Segment Start: DOCUMENT TEXT

[mlir][emitc] Refactor ArithToEmitC: perform sign adaptation, type conversions / cast insertion in a single place (#95789)

Factor EmitC type signedness adaptation and cast operations in ArithToEmitC using adaptValueType and adaptIntegralTypeSignedness.

Author: cferry-AMD

mlir/lib/Conversion/ArithToEmitC/ArithToEmitC.cpp

@@ -270,19 +270,11 @@ class CmpIOpConversion : public OpConversionPattern<arith::CmpIOp> {
 
     bool needsUnsigned = needsUnsignedCmp(op.getPredicate());
     emitc::CmpPredicate pred = toEmitCPred(op.getPredicate());
-    Type arithmeticType = type;
-    if (type.isUnsignedInteger() != needsUnsigned) {
-      arithmeticType = rewriter.getIntegerType(type.getIntOrFloatBitWidth(),
-                                               /*isSigned=*/!needsUnsigned);
-    }
-    Value lhs = adaptor.getLhs();
-    Value rhs = adaptor.getRhs();
-    if (arithmeticType != type) {
-      lhs = rewriter.template create<emitc::CastOp>(op.getLoc(), arithmeticType,
-                                                    lhs);
-      rhs = rewriter.template create<emitc::CastOp>(op.getLoc(), arithmeticType,
-                                                    rhs);
-    }
+
+    Type arithmeticType = adaptIntegralTypeSignedness(type, needsUnsigned);
+    Value lhs = adaptValueType(adaptor.getLhs(), rewriter, arithmeticType);
+    Value rhs = adaptValueType(adaptor.getRhs(), rewriter, arithmeticType);
+
     rewriter.replaceOpWithNewOp<emitc::CmpOp>(op, op.getType(), pred, lhs, rhs);
     return success();
   }
@@ -356,37 +348,26 @@ class CastConversion : public OpConversionPattern<ArithOp> {
       return success();
     }
 
-    bool isTruncation = operandType.getIntOrFloatBitWidth() >
-                        opReturnType.getIntOrFloatBitWidth();
+    bool isTruncation =
+        (isa<IntegerType>(operandType) && isa<IntegerType>(opReturnType) &&
+         operandType.getIntOrFloatBitWidth() >
+             opReturnType.getIntOrFloatBitWidth());
     bool doUnsigned = castToUnsigned || isTruncation;
 
-    Type castType = opReturnType;
-    // If the op is a ui variant and the type wanted as
-    // return type isn't unsigned, we need to issue an unsigned type to do
-    // the conversion.
-    if (castType.isUnsignedInteger() != doUnsigned) {
-      castType = rewriter.getIntegerType(opReturnType.getIntOrFloatBitWidth(),
-                                         /*isSigned=*/!doUnsigned);
-    }
+    // Adapt the signedness of the result (bitwidth-preserving cast)

Segment End: DOCUMENT TEXT

PROBLEM REQUIREMENTS:
Reproduce the commit diff from "[mlir][emitc] Refactor ArithToEmitC: perform" up to and including "adaptValueType and adaptIntegralTypeSignedness.", substituting "ArithToCpp" for every occurrence of "ArithToEmitC". Rely solely on the commit diff shown above.

Segment Start: RECORDS

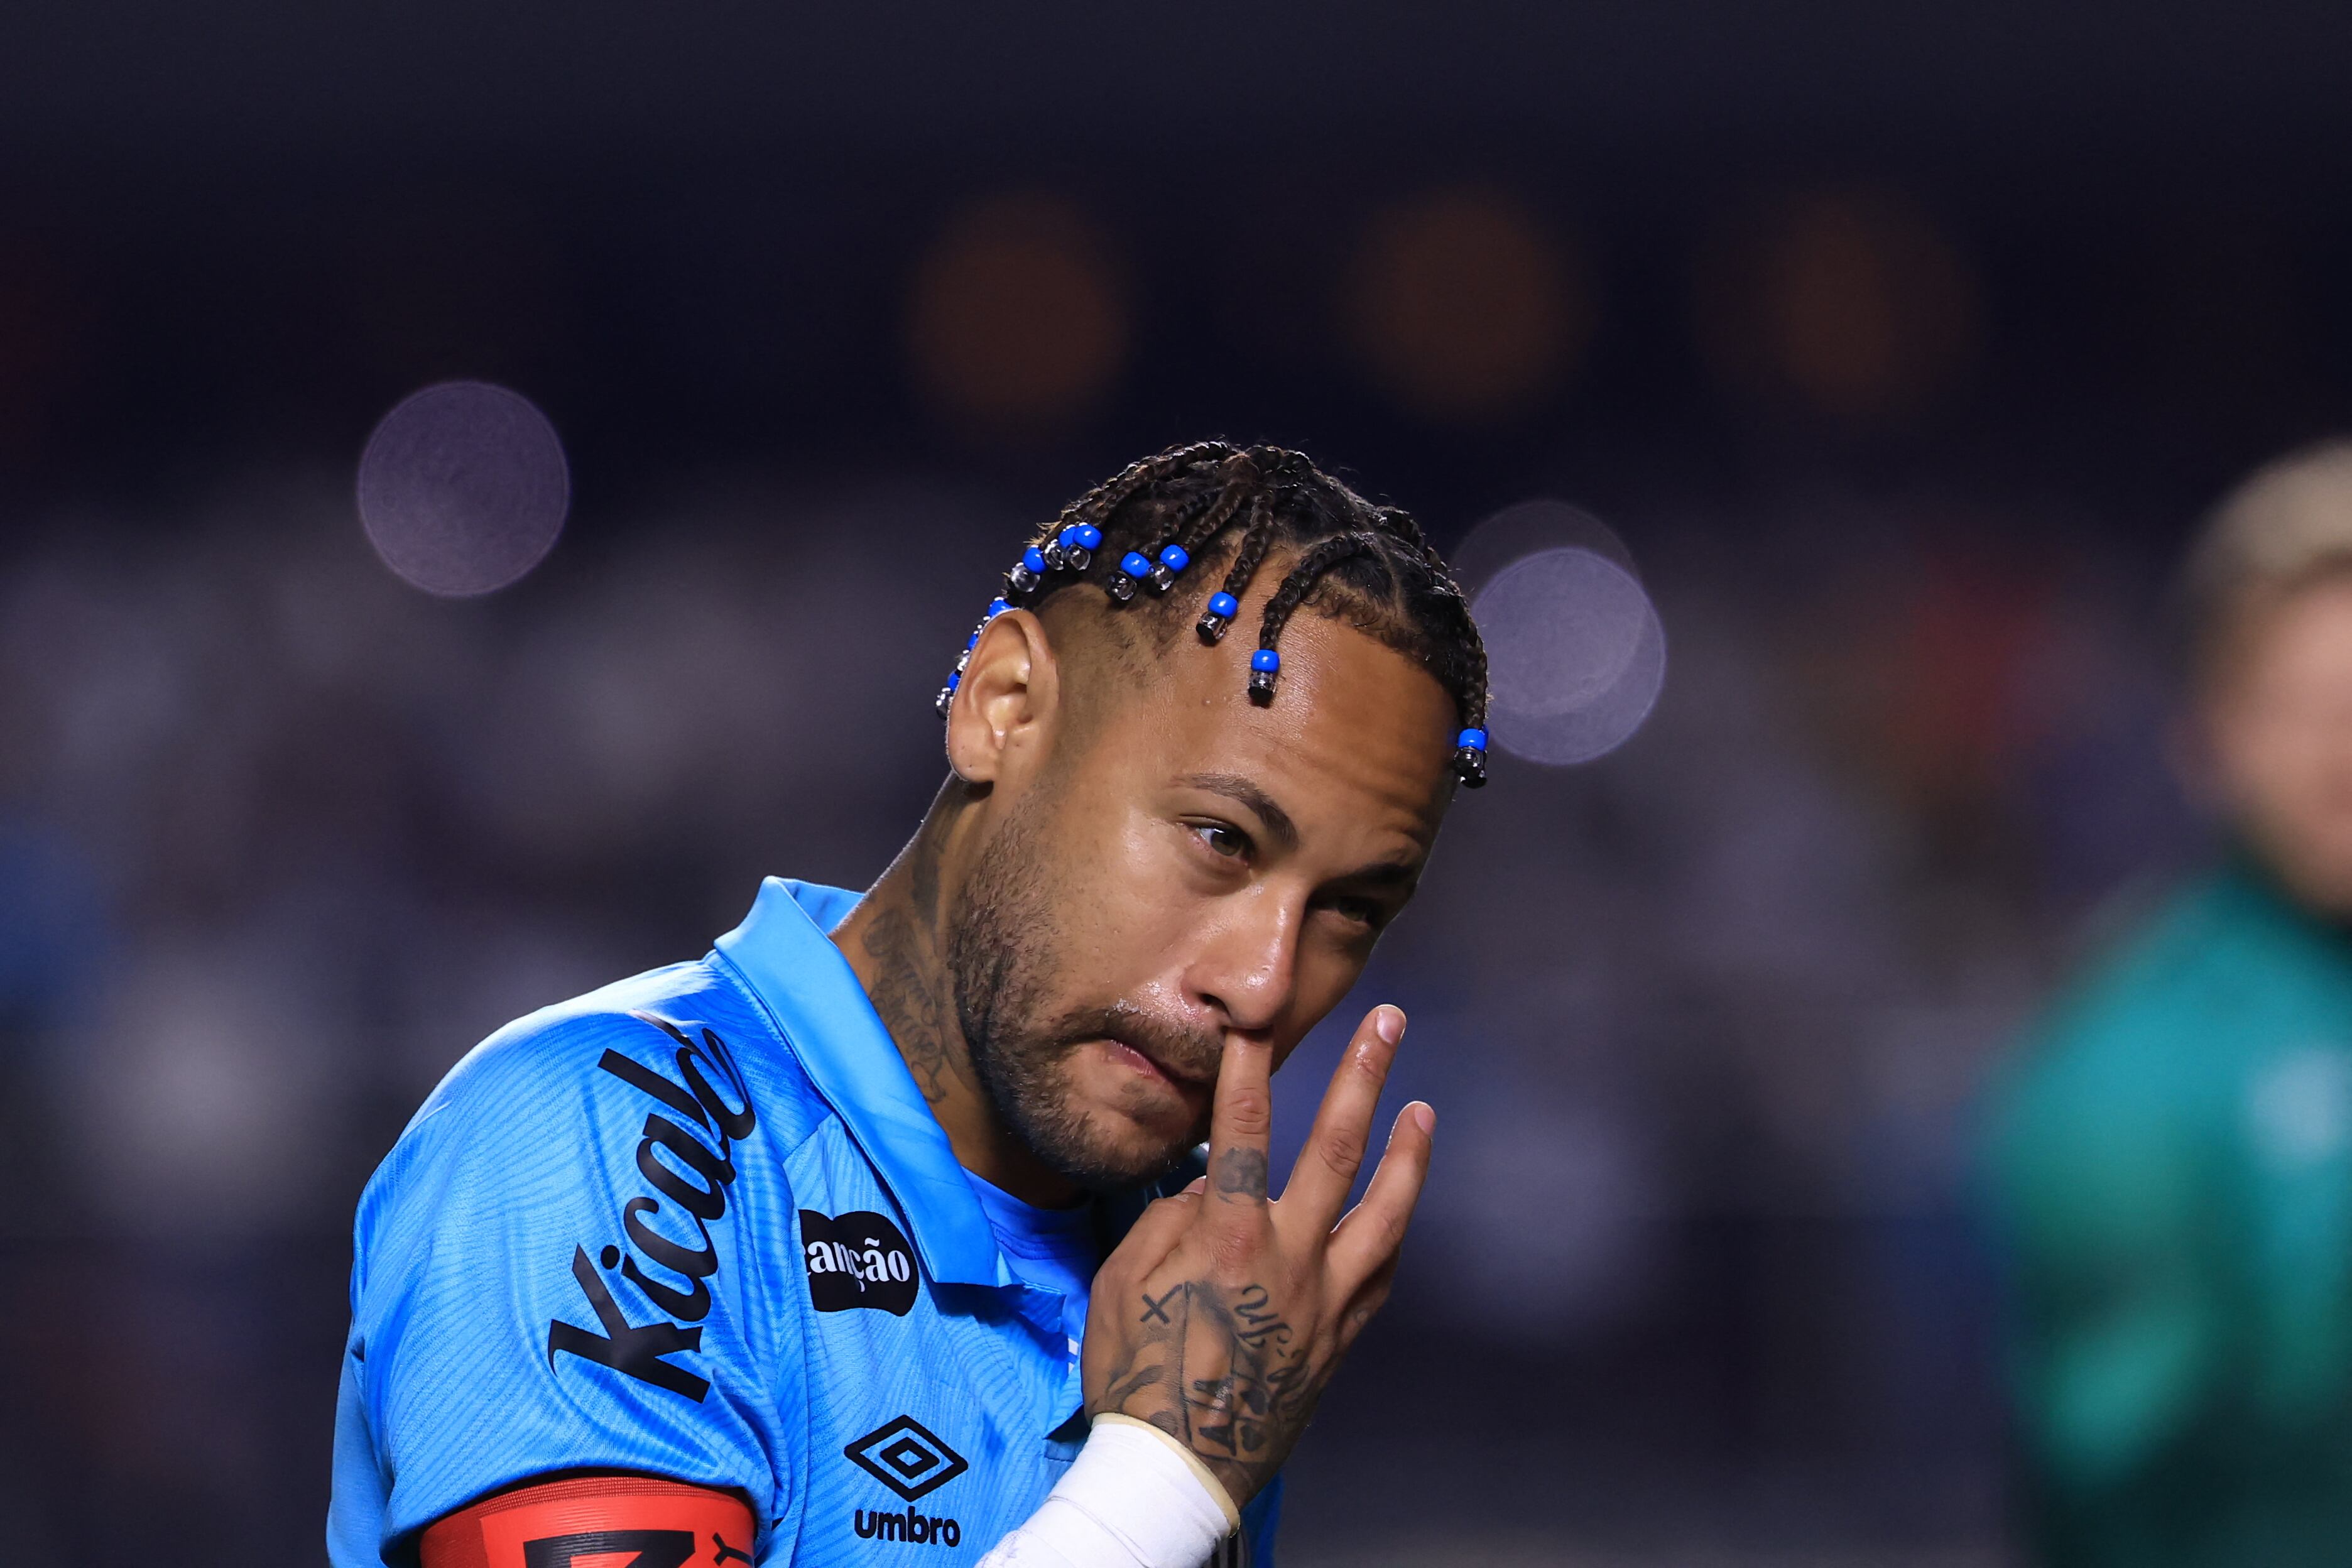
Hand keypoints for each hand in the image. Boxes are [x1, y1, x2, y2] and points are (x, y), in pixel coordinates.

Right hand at [1081, 1004, 1434, 1506]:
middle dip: (1364, 1078)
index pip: (1244, 1128)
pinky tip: (1397, 1213)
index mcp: (1230, 1237)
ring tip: (1423, 1111)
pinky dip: (1390, 1236)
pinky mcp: (1340, 1337)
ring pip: (1384, 1212)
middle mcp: (1290, 1257)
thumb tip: (1211, 1182)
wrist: (1180, 1469)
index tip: (1259, 1015)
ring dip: (1409, 1156)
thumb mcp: (1124, 1284)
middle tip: (1389, 1024)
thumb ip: (1169, 1221)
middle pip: (1337, 1149)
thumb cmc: (1138, 1375)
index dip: (1250, 1064)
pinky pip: (1380, 1276)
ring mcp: (1325, 1298)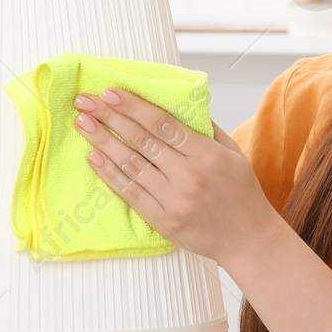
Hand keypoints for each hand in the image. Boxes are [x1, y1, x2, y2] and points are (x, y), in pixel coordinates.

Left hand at [70, 85, 277, 266]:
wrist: (248, 239)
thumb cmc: (241, 193)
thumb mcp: (232, 153)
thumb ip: (205, 128)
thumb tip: (176, 103)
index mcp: (206, 154)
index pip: (162, 123)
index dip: (133, 106)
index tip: (110, 92)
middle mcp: (188, 175)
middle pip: (141, 140)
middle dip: (109, 117)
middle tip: (85, 102)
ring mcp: (174, 200)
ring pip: (131, 164)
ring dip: (103, 142)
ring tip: (83, 124)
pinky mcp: (163, 220)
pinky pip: (130, 192)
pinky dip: (110, 173)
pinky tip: (93, 157)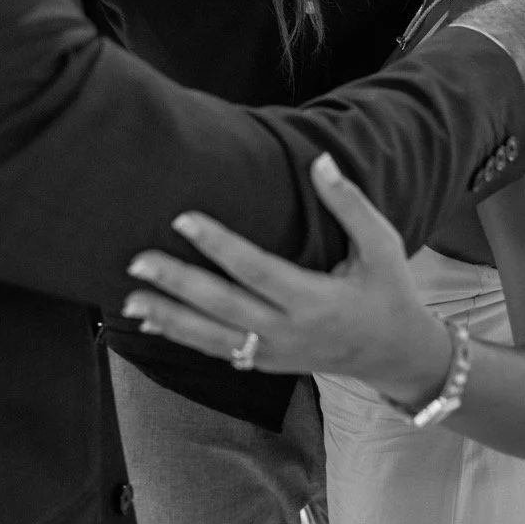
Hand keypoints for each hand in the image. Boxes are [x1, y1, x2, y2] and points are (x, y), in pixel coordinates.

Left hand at [121, 154, 452, 408]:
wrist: (396, 354)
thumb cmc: (388, 290)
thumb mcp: (382, 245)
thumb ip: (349, 204)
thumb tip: (320, 161)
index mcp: (314, 300)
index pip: (255, 270)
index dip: (218, 245)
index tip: (183, 219)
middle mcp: (288, 331)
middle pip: (222, 307)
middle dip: (176, 284)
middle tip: (137, 259)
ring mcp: (273, 353)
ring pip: (210, 337)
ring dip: (168, 317)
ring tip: (128, 297)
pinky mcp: (265, 363)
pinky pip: (217, 350)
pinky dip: (181, 336)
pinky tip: (150, 319)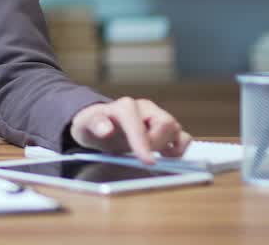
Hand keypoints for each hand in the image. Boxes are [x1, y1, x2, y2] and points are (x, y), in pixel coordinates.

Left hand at [69, 97, 191, 164]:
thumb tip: (106, 129)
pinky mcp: (166, 129)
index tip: (148, 162)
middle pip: (165, 123)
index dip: (143, 142)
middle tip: (140, 156)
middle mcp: (145, 108)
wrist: (98, 125)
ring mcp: (158, 117)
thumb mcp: (85, 125)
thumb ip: (95, 124)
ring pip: (176, 129)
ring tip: (153, 154)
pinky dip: (180, 148)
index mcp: (125, 107)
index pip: (138, 123)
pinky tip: (166, 156)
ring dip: (168, 146)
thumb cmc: (92, 125)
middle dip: (155, 143)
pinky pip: (183, 137)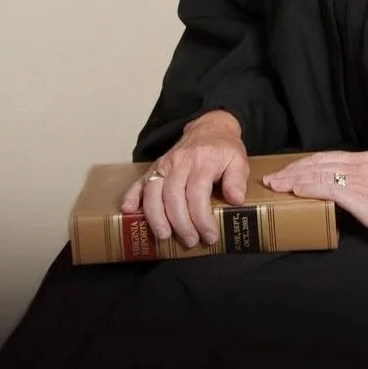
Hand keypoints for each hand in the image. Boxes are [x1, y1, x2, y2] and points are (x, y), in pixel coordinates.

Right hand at [121, 110, 248, 248]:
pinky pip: (139, 181)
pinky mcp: (155, 166)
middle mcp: (180, 162)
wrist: (209, 127)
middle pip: (173, 196)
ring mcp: (165, 164)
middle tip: (190, 240)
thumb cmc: (224, 149)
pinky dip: (131, 196)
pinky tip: (128, 211)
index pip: (198, 194)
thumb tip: (236, 201)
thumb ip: (237, 180)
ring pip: (154, 192)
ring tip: (164, 236)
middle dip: (180, 223)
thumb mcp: (238, 160)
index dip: (201, 218)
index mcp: (203, 161)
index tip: (209, 236)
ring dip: (156, 217)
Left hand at [262, 150, 367, 257]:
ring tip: (276, 185)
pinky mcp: (365, 197)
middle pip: (319, 162)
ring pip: (321, 172)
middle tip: (271, 179)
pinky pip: (331, 188)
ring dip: (294, 178)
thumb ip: (359, 186)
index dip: (301, 165)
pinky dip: (310, 186)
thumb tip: (333, 195)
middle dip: (292, 170)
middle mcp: (364, 164)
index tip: (283, 173)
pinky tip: (296, 190)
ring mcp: (365, 179)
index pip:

Segment End: RECORDS

SOLUTION FOR THIS PROBLEM:
[mlir][emitc] Refactor ArithToCpp: perform sign adaptation, type conversions / cast insertion in a single place (#95789)

Factor EmitC type signedness adaptation and cast operations in ArithToCpp using adaptValueType and adaptIntegralTypeSignedness.